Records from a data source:
:::::
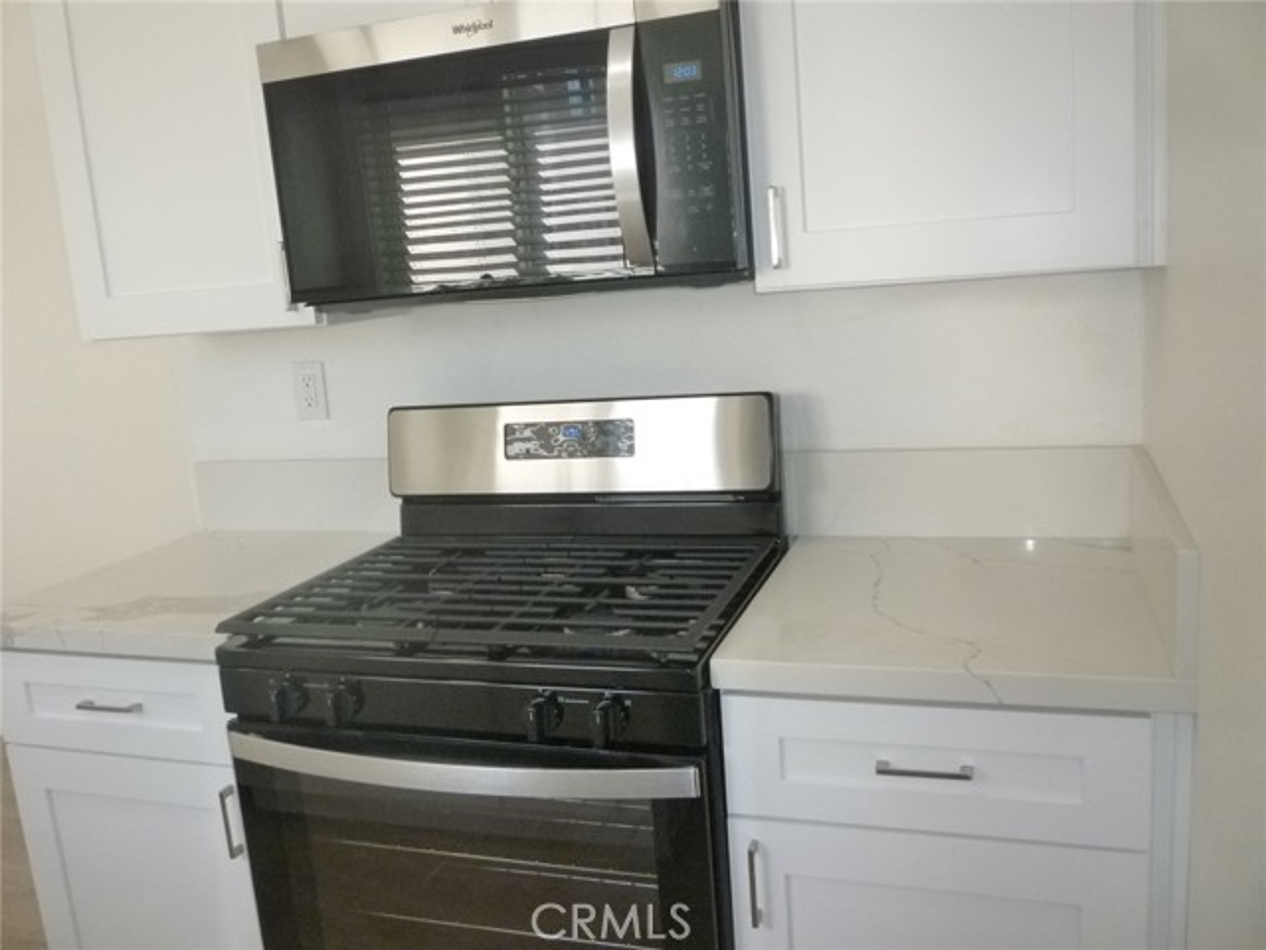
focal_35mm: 29
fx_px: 1061
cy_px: 475
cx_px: 633
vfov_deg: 48.2
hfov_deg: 61.7
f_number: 3.3
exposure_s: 1/200
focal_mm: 5.2
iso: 400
:::::
EXERCISE DIRECTIONS: Every line of the data above is to be repeated exactly; the images are to be left out.

ANSWER SPACE:
focal_35mm: 29
fx_px: 1061
cy_px: 475
cx_px: 633
vfov_deg: 48.2
hfov_deg: 61.7
f_number: 3.3
exposure_s: 1/200
focal_mm: 5.2
iso: 400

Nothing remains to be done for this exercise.